Avon, the parent company, entered into a deferred prosecution agreement and admitted its criminal conduct, including its role in the conspiracy and its failure to implement internal controls.

Pursuant to the deferred prosecution agreement, the Department filed a criminal information charging Avon with conspiring to violate the books and records provisions of the FCPA and violating the internal controls provisions of the FCPA.  In total, the Avon entities will pay $67,648,000 in criminal penalties.

Avon also agreed to implement rigorous internal controls, cooperate fully with the department and retain a compliance monitor for at least 18 months.

Avon settled a related FCPA matter with the U.S. Securities and Exchange Commission (SEC) today, and will pay an additional $67,365,013 in disgorgement and prejudgment interest, bringing the total amount of U.S. criminal and regulatory penalties paid by Avon and Avon China to $135,013,013.

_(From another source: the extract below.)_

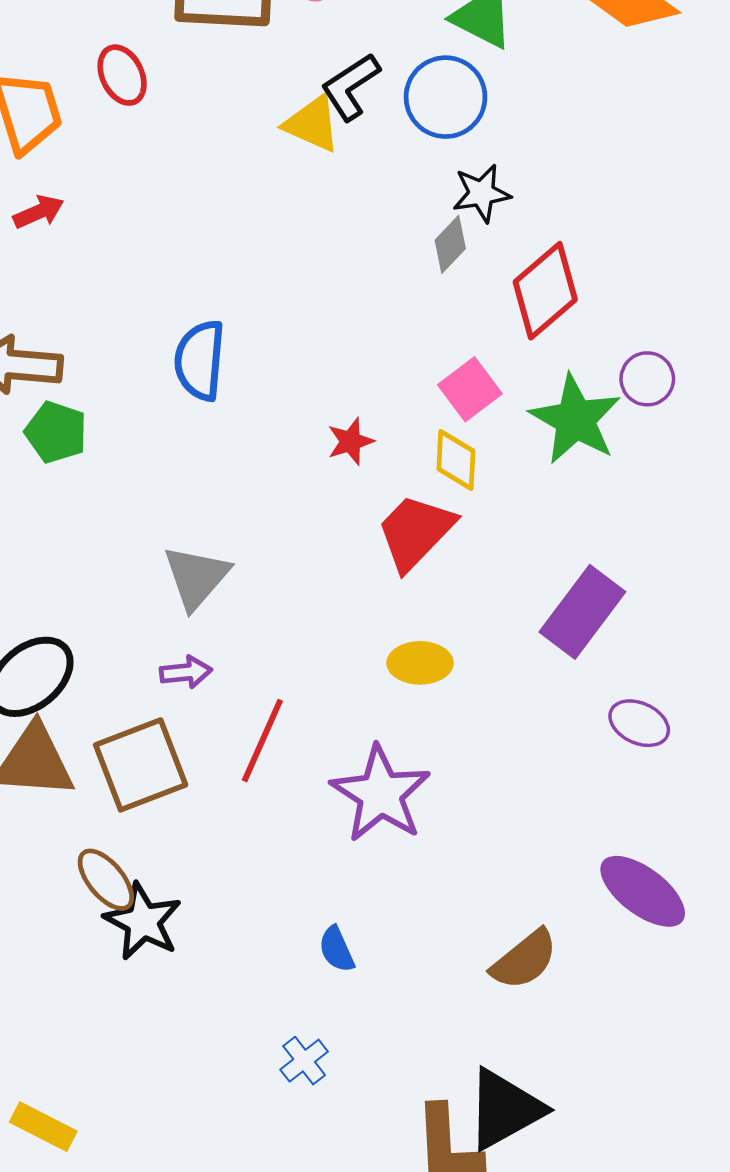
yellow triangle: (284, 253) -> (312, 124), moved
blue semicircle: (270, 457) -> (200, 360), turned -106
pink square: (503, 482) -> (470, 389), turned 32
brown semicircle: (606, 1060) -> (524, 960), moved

According to the companies’ admissions, from at least 2004 through 2008, Avon and Avon China conspired to falsify Avon’s books and records by falsely describing the nature and purpose of certain Avon China transactions.  Specifically, the companies sought to disguise over $8 million in gifts, cash and non-business travel, meals and entertainment that Avon China executives and employees gave to government officials in China in order to obtain and retain business benefits for Avon China.  Avon China attempted to disguise the payments and benefits through various means, including falsely describing the nature or purpose of, or participants associated with such expenses, and falsely recording payments to a third party intermediary as payments for legitimate consulting services.

The companies also admitted that in late 2005 Avon learned that Avon China was routinely providing things of value to Chinese government officials and failing to properly document them.

Instead of ensuring the practice was halted, fixing the false books and records, disciplining the culpable individuals, and implementing appropriate controls to address this problem, the companies took steps to conceal the conduct, despite knowing that Avon China’s books and records, and ultimately Avon’s books and records, would continue to be inaccurate.